Is the world economy headed for another bout of trouble?

One popular indicator is flashing red, but too much should not be read into the recent crash of the Baltic Dry Index, which measured the changes in the cost to transport raw materials such as metals and grain by sea. The index fell by 66.5% from mid-December to mid-February.
The freight index can be used as a proxy for economic activity as commodities shipped help in the production of finished goods. Such a steep decline in the index is being taken as a harbinger of weaker economic activity. But if history is anything to go by, there is nothing to be worried about. Similar declines in freight rates did not indicate imminent recessions in 2004, 2005, 2010 or 2011.

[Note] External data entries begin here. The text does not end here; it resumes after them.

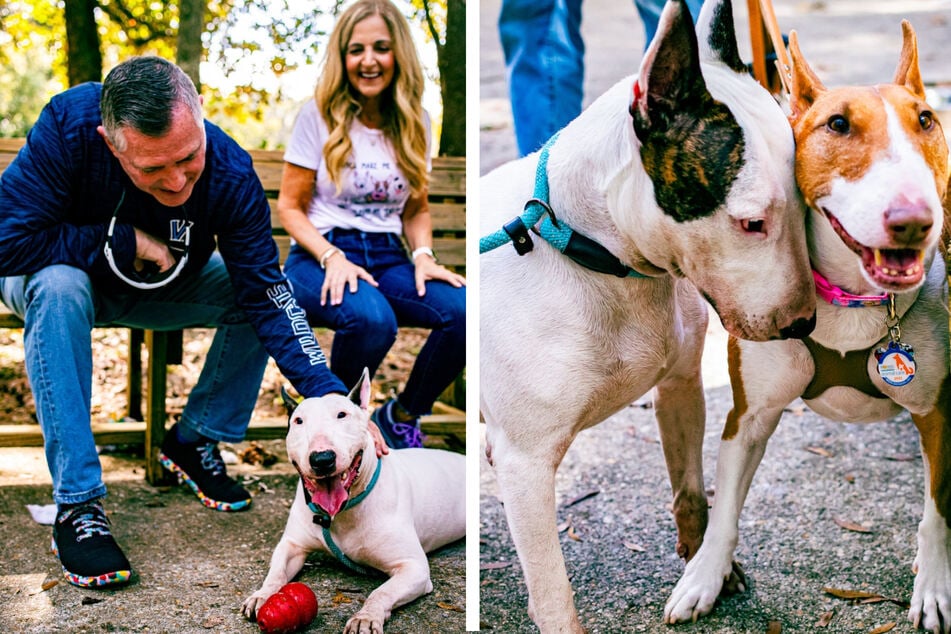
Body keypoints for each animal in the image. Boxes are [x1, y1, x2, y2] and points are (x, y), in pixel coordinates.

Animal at [242, 368, 464, 628]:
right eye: (298, 421)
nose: (322, 459)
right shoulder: (292, 545)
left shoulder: (413, 567)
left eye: (342, 415)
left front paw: (366, 617)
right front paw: (262, 595)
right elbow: (276, 572)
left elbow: (381, 592)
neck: (341, 513)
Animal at [484, 0, 820, 628]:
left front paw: (707, 571)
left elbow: (691, 490)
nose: (802, 326)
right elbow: (552, 590)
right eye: (751, 222)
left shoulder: (681, 385)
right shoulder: (526, 463)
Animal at [664, 21, 951, 632]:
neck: (854, 301)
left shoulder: (940, 413)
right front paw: (704, 578)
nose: (914, 220)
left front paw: (935, 585)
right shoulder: (749, 416)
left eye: (925, 120)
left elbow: (937, 511)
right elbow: (725, 510)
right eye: (837, 124)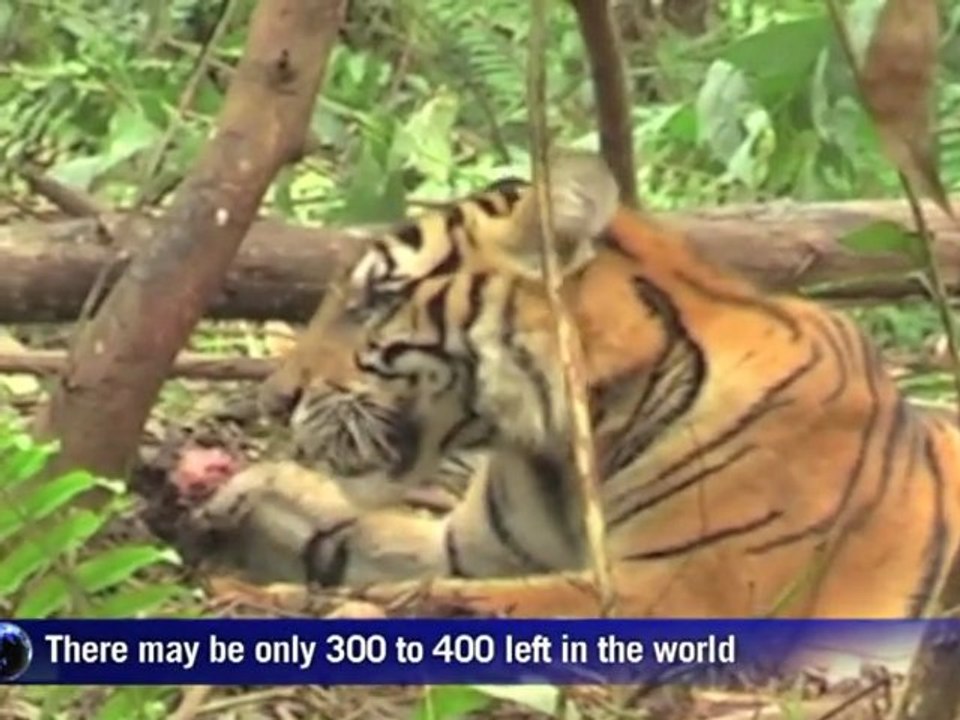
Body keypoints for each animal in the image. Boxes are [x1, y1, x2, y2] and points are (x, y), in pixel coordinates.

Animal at [248, 149, 960, 618]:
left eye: (378, 299)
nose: (275, 400)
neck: (559, 451)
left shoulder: (688, 589)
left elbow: (469, 605)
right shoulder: (470, 547)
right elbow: (368, 535)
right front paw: (256, 499)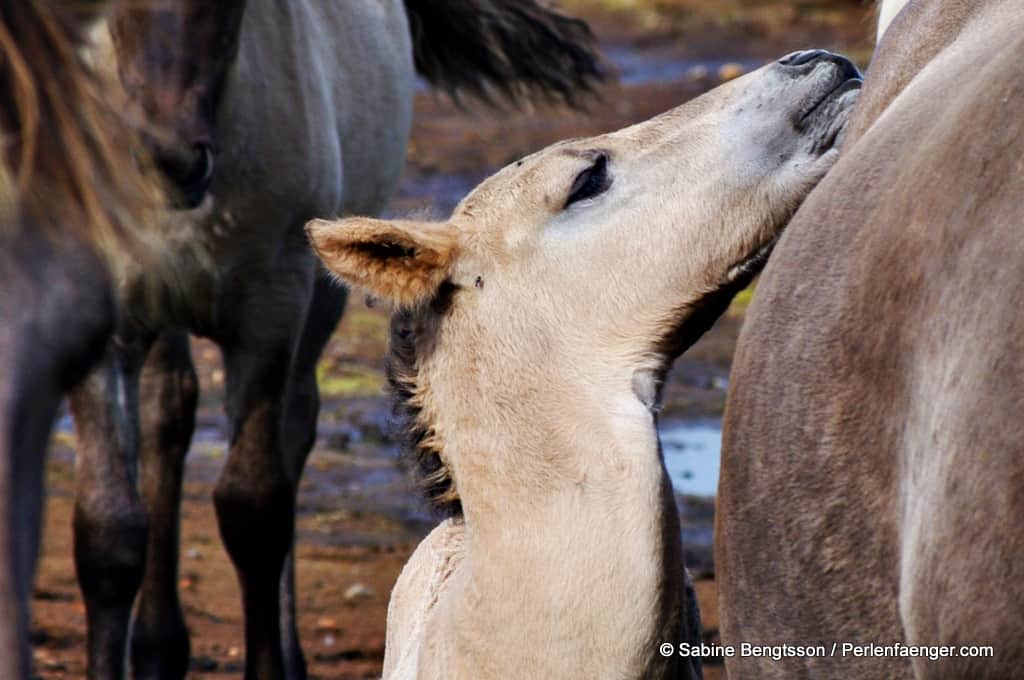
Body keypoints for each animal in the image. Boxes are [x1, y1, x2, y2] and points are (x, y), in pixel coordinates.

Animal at [74, 1, 606, 680]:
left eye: (231, 9)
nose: (170, 164)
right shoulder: (111, 322)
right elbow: (108, 535)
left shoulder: (271, 310)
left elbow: (254, 509)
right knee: (167, 413)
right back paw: (158, 647)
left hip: (320, 298)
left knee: (292, 431)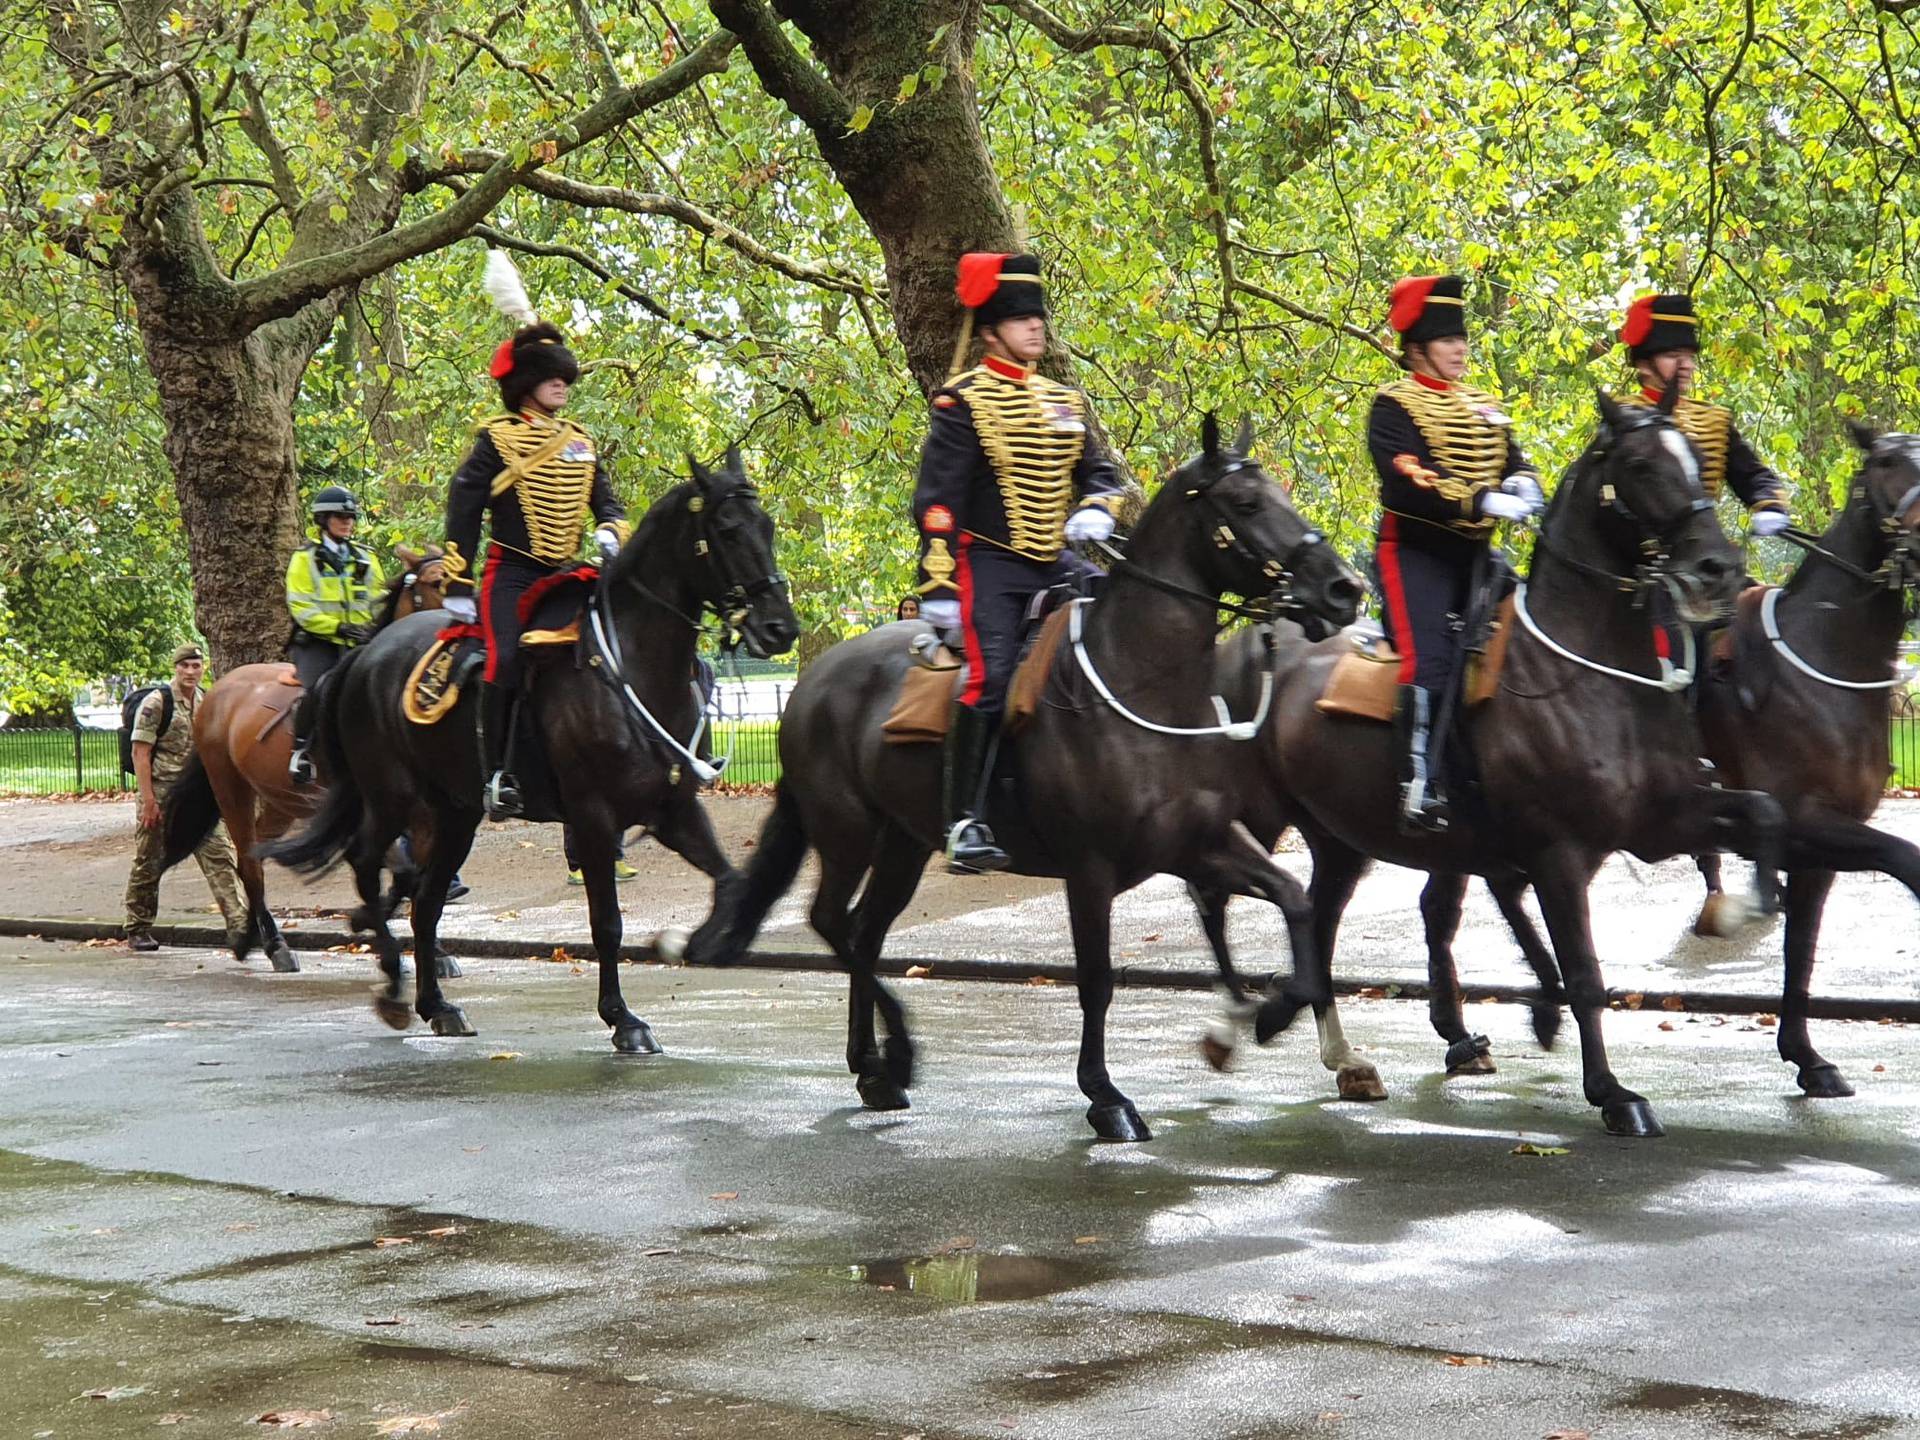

According to the Round Table of International Shipping Associations, a body representing ship owners across the world, the slump in freight rates is being caused by a vessel surplus rather than a contracting world economy.
As historically capacity always remained tight and supply was seen to be inelastic, slight change in demand often resulted in rapid changes in shipping rates. This led to a surge in shipping rates as measured by the Baltic Dry Index with growing demand for commodities before the financial crisis. Optimistic ship owners ordered a vast fleet just before the credit crunch of 2007. As it takes 2-3 years before a ship is delivered to a fleet wonder, most of the ships came into the market after 2010. Though the demand for various commodities started growing from 2010, the growth of shipping supply was much faster. The ensuing gap between demand and supply has led to the steep fall in shipping rates.
The other big factor has been the slowdown in China, especially the reduction in iron ore imports because of the inventory mountain that has been built up in that country. The reduction in Chinese demand for commodities can also be attributed to the Chinese New Year’s Golden Week, which lasts for 15 days and includes three public holidays, with workers allowed to take Sundays off. This year New Year was celebrated on 23 January, and the festival lasted till 6 February. Hence demand is expected to pick up from February, and might put upward pressure on the Baltic Dry Index in the coming days.